[A block of data]

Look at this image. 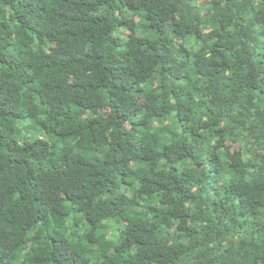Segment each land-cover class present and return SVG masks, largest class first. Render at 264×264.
<instances>
[{"label":"trees","instance_id":"obj_1","mask_svg":"<svg viewBox=\"0 0 264 264\" xmlns=\"http://www.w3.org/2000/svg\"><path fill=\"white\" fill-rule=\"evenodd\" d=\"M0 264H264V0H0Z\"/></svg>","mask_w":264,"mask_h":264}]
</instances>
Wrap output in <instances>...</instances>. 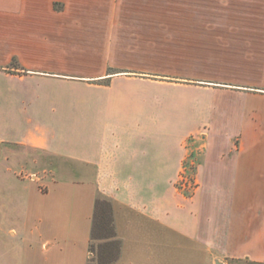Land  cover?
<instances>
[{
	"label": "crops",
	"instance_id": "crops-1",
	"mask_svg": "<svg viewBox=\"0 0 264 264\" xmlns=\"http://www.w3.org/2000/svg\"><path fill=\"white\" fill-rule=\"evenodd\" d=\"M7 1L20 4L0 9V75L54 100L42 127L0 137V159L30 163L42 193L19 205L0 187V264H87L99 196L114 264H264V0H169L170 13Z\"/></svg>",
	"mask_w": 264,
	"mask_h": 264
},
{
	"label": "rangeland",
	"instance_id": "rangeland-1",
	"mask_svg": "<svg viewBox=\"0 0 264 264\" xmlns=\"http://www.w3.org/2000/svg\"><path fill=\"white\" fill-rule=\"evenodd\" d=\"M19 4V2L13 1L10 8L7 0H1L0 9L5 13H15L16 9L19 8ZM44 5L54 13H170L169 0H49ZM8 39L9 35L2 39V44L8 45ZM16 64L17 62L15 61L13 65ZM41 93V87L29 85L19 88L16 82L8 81L0 75V137L16 139L22 136L27 129H34L44 125V122L51 114L49 108L52 106L54 99L43 97ZM64 99L65 103L73 104V97H65ZM169 100V95L163 93L161 98L162 105L168 107ZM82 101L85 105L92 106V103L101 102V99L83 97ZM51 162L55 165L60 164L58 160L51 159ZM6 164L15 170H20L22 173L15 178H0V187L12 186L18 188L15 196L19 205L28 202H39V197L42 193L38 191L37 183L31 181L30 177H28L34 170L32 165L17 160L4 162L0 159V170L5 169ZM43 166L46 167V164ZM40 170H42L41 167ZM32 179L35 178L33 177ZM49 181L48 177L43 178L44 183ZM15 196L12 195V201H14ZM25 216V210L19 208L18 219L20 220ZM91 257V263L95 264L97 262L96 252Z\"/></svg>",
	"mask_w": 264,
	"mask_h": 264
},
{
	"label": "trees",
	"instance_id": "trees-1",
	"mask_svg": "<svg viewBox=\"0 0 264 264\" xmlns=\"http://www.w3.org/2000/svg\"><path fill=\"white\" fill-rule=\"evenodd\" d=\"M120 246L121 241L116 234L111 201L99 196L95 201L89 245L91 255L96 252L95 264H114L119 257ZM91 258L90 256L87 264H92Z\"/></svg>",
	"mask_w": 264,
	"mask_h": 264
},
{
	"label": "water",
	"instance_id": "water-1",
	"mask_svg": "<svg viewBox=\"0 0 264 264\" xmlns=\"http://www.w3.org/2000/svg\"><path fill=\"white\" fill-rule=\"evenodd\" d=\"M216 264H220L219 262H216Z\"/></svg>",
	"mask_w": 264,
	"mask_h": 264
}]
</instances>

▸ **EXERCISE GOAL**: List every line above that contains the word "label", matching its case exactly.

▸ **COMPLETE ANSWER**:
[{"label":"trees","instance_id":"obj_1","mask_svg":"<svg viewBox=\"0 0 264 264\" xmlns=\"http://www.w3.org/2000/svg\"><path fill=\"white\" fill-rule=\"evenodd\" d=\"M0 264H264V0H0Z\"/></svg>","mask_w":264,"mask_h":264}]
	"label": "crops",
	"label": "rangeland",
	"label": "trees",
	"label": "water",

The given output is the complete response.